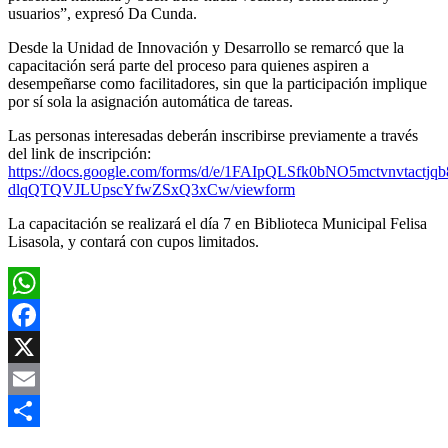
usuarios”, expresó Da Cunda.
Desde la Unidad de Innovación y Desarrollo se remarcó que la
capacitación será parte del proceso para quienes aspiren a
desempeñarse como facilitadores, sin que la participación implique
por sí sola la asignación automática de tareas.
Las personas interesadas deberán inscribirse previamente a través
del link de inscripción:
https://docs.google.com/forms/d/e/1FAIpQLSfk0bNO5mctvnvtactjqb
dlqQTQVJLUpscYfwZSxQ3xCw/viewform
La capacitación se realizará el día 7 en Biblioteca Municipal Felisa
Lisasola, y contará con cupos limitados.
WhatsApp
Facebook
X
Email
Compartir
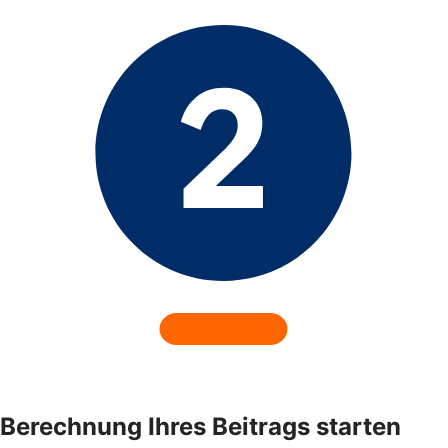
Berechnung Ihres Beitrags starten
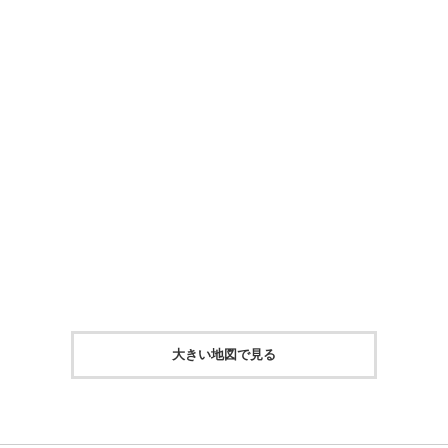
大きい地図で見る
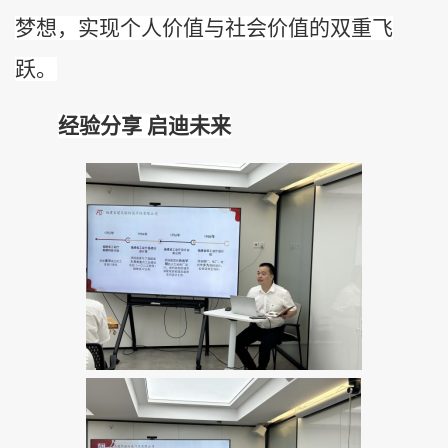
梦想，实现个人价值与社会价值的双重飞
跃。
经验分享
启迪未来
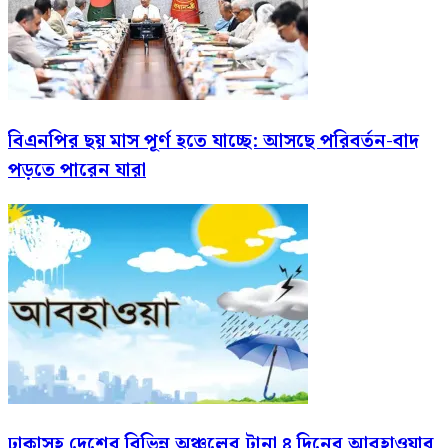
বিএনপির ছয় মাস পূর্ণ হতে যাচ্ছে: আসছে পরিবর্তন-বাদ
পড়তে পারেন যারা
ঢাকাসহ দেশের বিভিন্ন অঞ্চলের টানা ৪ দিনের আবহাওয়ার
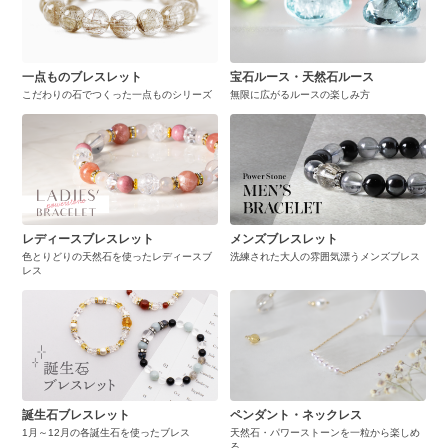
一点ものブレスレット
宝石ルース・天然石ルース
こだわりの石でつくった一点ものシリーズ
無限に広がるルースの楽しみ方
レディースブレスレット
メンズブレスレット
色とりどりの天然石を使ったレディースブ
洗練された大人の雰囲気漂うメンズブレス
レス
誕生石ブレスレット
ペンダント・ネックレス
1月～12月の各誕生石を使ったブレス
天然石・パワーストーンを一粒から楽しめ
る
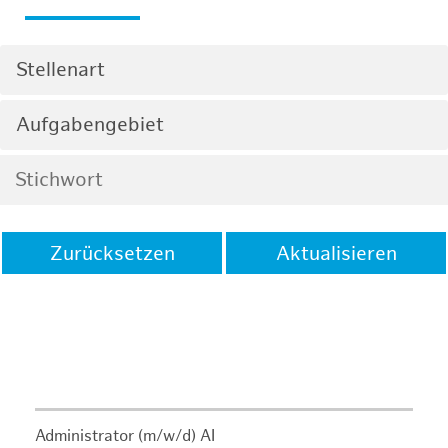
Stellenart
Aufgabengebiet
Zurücksetzen
Aktualisieren
Administrator (m/w/d) AI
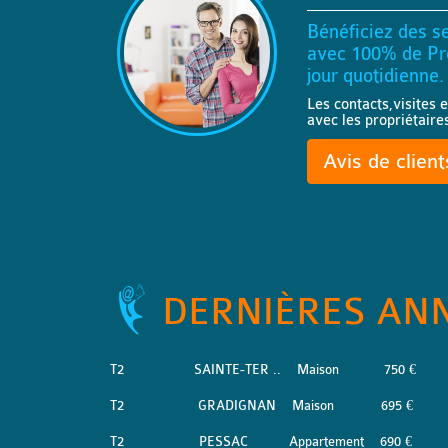
Bénéficiez des se
avec 100% de Pro
jour quotidienne.
Les contacts,visites e
avec les propriétaire
Avis de clien
DERNIÈRES AN
T2
SAINTE-TER ..
Maison
750 €
T2
GRADIGNAN
Maison
695 €
T2
PESSAC
Appartement
690 €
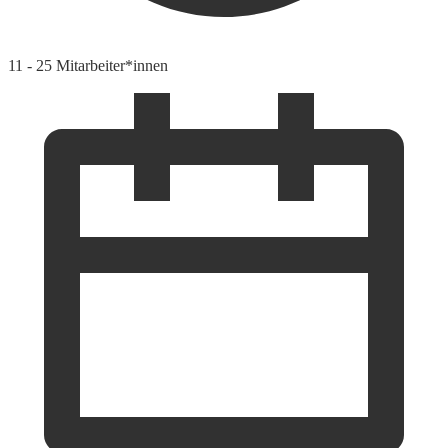
11 - 25 Mitarbeiter*innen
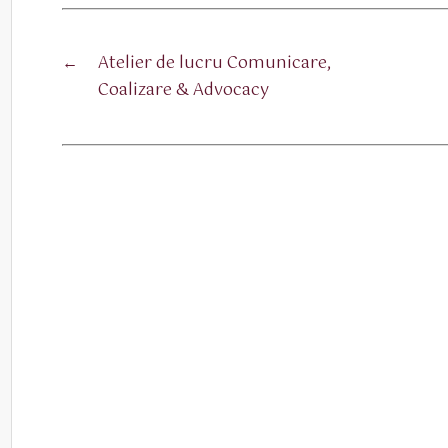
←
Atelier de lucru Comunicare,
Coalizare & Advocacy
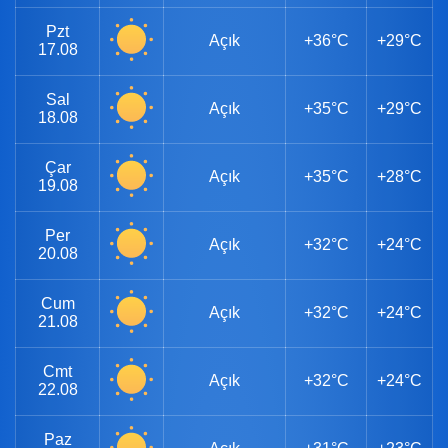
Pzt
Açık
+36°C
+29°C
17.08
Sal
Açık
+35°C
+29°C
18.08
Çar
Açık
+35°C
+28°C
19.08
Per
Açık
+32°C
+24°C
20.08
Cum
Açık
+32°C
+24°C
21.08
Cmt
Açık
+32°C
+24°C
22.08
Paz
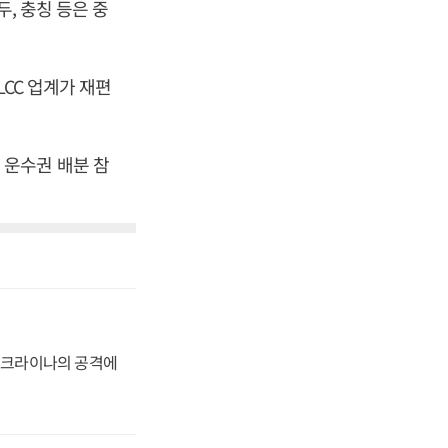
, 충칭 등은 중
LCC 업계가 재편
 운수권 배분 참
 우크라이나의 공격에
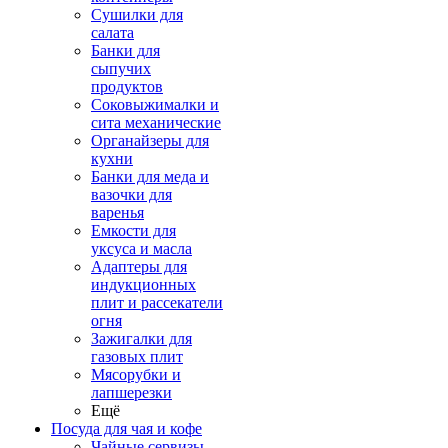
Сушилки для
салата
Банки для
сыпучих
продуктов
Соковыжималки и
сита механические
Органайзеры для
кухни
Банки для меда и
вазочки для
варенья
Емкости для
уксуса и масла
Адаптеры для
индукционных
плит и рассекатели
огня
Зажигалки для
газовых плит
Мясорубки и
лапшерезки
Ещё
Посуда для чая и кофе
Чайные сервизы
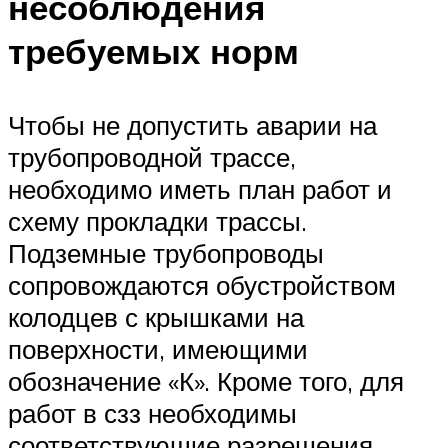
несоблюдения
требуемых норм
Чтобы не допустить аварии на
трубопроводной трассе,
необходимо иметь план работ и
схему прокладки трассы.
Подземные трубопроводы
сопровождаются обустройством
колодцев с крышками на
поверхности, имеющими
обозначение «К». Кроме того, для
работ в сзз необходимы
соответствующие разрешения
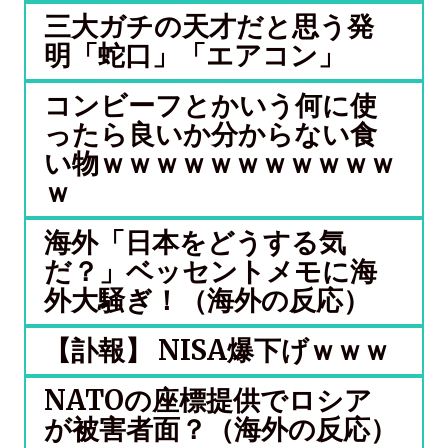
三大ガチの天才だと思う発
明「蛇口」「エアコン」
コンビーフとかいう何に使
ったら良いか分からない食
い物ｗｗｗｗｗｗｗｗｗｗｗ
ｗ
海外「日本をどうする気
だ？」ベッセントメモに海
外大騒ぎ！（海外の反応）
【訃報】 NISA爆下げｗｗｗ
NATOの座標提供でロシア
が被害者面？（海外の反応）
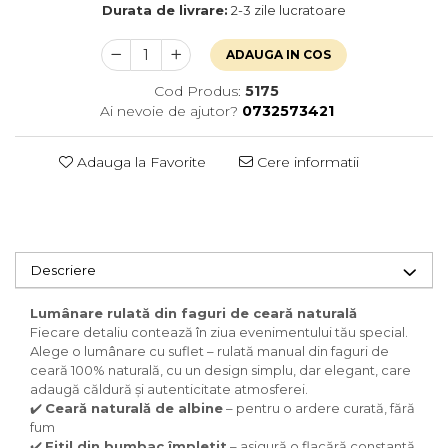
Durata de livrare:
2-3 zile lucratoare
ADAUGA IN COS
Cod Produs:
5175
Ai nevoie de ajutor?
0732573421
Adauga la Favorite
Cere informatii
Descriere
Lumânare rulată din faguri de ceară naturală
Fiecare detaliu contează în ziua evenimentului tău special.
Alege o lumânare cu suflet – rulată manual din faguri de
ceară 100% naturală, cu un design simplu, dar elegant, care
adaugă căldură și autenticitate atmosferei.
✔️
Ceară naturală de albine
– pentru o ardere curată, fără
fum
✔️
Fitil din bumbac împletit
– asigură o flacără constantă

· · · ·

## Exercise objective
Print the records above exactly as they stand, but leave out the pictures.

## Output
usuarios”, expresó Da Cunda.
Desde la Unidad de Innovación y Desarrollo se remarcó que la
capacitación será parte del proceso para quienes aspiren a
desempeñarse como facilitadores, sin que la participación implique
por sí sola la asignación automática de tareas.
Las personas interesadas deberán inscribirse previamente a través
del link de inscripción:
https://docs.google.com/forms/d/e/1FAIpQLSfk0bNO5mctvnvtactjqb
dlqQTQVJLUpscYfwZSxQ3xCw/viewform
La capacitación se realizará el día 7 en Biblioteca Municipal Felisa
Lisasola, y contará con cupos limitados.
WhatsApp
Facebook
X
Email
Compartir
Berechnung Ihres Beitrags starten
大きい地図で見る
梦想，实现个人价值与社会价值的双重飞
跃。
经验分享
启迪未来
বিএনপির ছয় মাস পূর্ণ হতে যাচ্ছে: আসছে পরিবর্তন-বাদ
পড়তে পারেন যারা
ঢাকাসহ দেশের বিভিন্ন অঞ্চলের টানা ৪ দিনের আবহাওয়ার
一点ものブレスレット
宝石ルース・天然石ルース
こだわりの石でつくった一点ものシリーズ
無限に広がるルースの楽しみ方
レディースブレスレット
メンズブレスレット
色とりどりの天然石を使ったレディースブ
洗練された大人の雰囲気漂うメンズブレス
レス
誕生石ブレスレット
ペンダント・ネックレス
1月～12月の各誕生石を使ったブレス
天然石・パワーストーンを一粒から楽しめ
る
Stellenart
Aufgabengebiet
Zurücksetzen
Aktualisieren
Administrator (m/w/d) AI
Bénéficiez des se
avec 100% de Pro
jour quotidienne.
Les contacts,visites e
avec les propriétaire
Avis de clien
DERNIÈRES AN
T2
SAINTE-TER ..
Maison
750 €
T2
GRADIGNAN
Maison
695 €
T2
PESSAC
Appartement
690 €
11 - 25 Mitarbeiter*innen
←
Atelier de lucru Comunicare,
Coalizare & Advocacy
Pzt
Açık
+36°C
+29°C
17.08
Sal
Açık
+35°C
+29°C
18.08
Çar
Açık
+35°C
+28°C
19.08
Per
Açık
+32°C
+24°C
20.08
Cum
Açık
+32°C
+24°C
21.08
Cmt
Açık
+32°C
+24°C
22.08
Paz
, 충칭 등은 중
LCC 업계가 재편
 운수권 배분 참
 우크라이나의 공격에
Сушилки для
салата
Банки для
сыпучих
продуктов
Соковыжималки и
сита механические
Органайзеры для
кухни
Банки для меда и
вазочки для
варенья
Емкости для
уксуса и масла
Адаптеры для
индукционных
плит и рассекатели
огня
Зажигалки для
газовых плит
Мясорубки и
лапшерезки
Ещё
Посуда для чая и кофе
Чайные сервизы
несоблюдения
требуемых норм
Чтобы не допустить аварии на
трубопроводной трассе,
необходимо иметь план работ и
схему прокладки трассы.
Подземные трубопроводы
сопровождаются обустройством
колодцев с крышками на
поверхности, имеющими
обозначение «К». Кроме того, для
работ в сзз необходимы
соответствующие разрешения
三大ガチの天才だと思う発
明「蛇口」「エアコン」
コンビーフとかいう何に使
ったら良いか分からない食
い物ｗｗｗｗｗｗｗｗｗｗｗ
ｗ
海外「日本をどうする気
だ？」ベッセントメモに海
外大騒ぎ！（海外の反応）
【訃報】 NISA爆下げｗｗｗ
NATOの座標提供でロシア
が被害者面？（海外の反応）
Durata de livrare:
2-3 zile lucratoare
ADAUGA IN COS
Cod Produs:
5175
Ai nevoie de ajutor?
0732573421
Adauga la Favorite
Cere informatii
Descriere
Lumânare rulată din faguri de ceară naturală
Fiecare detaliu contează în ziua evenimentului tău special.
Alege o lumânare cu suflet – rulată manual din faguri de
ceară 100% naturală, cu un design simplu, dar elegant, care
adaugă căldură și autenticitate atmosferei.
✔️
Ceară naturală de albine
– pentru o ardere curată, fără
fum
✔️
Fitil din bumbac împletit
– asigură o flacără constantă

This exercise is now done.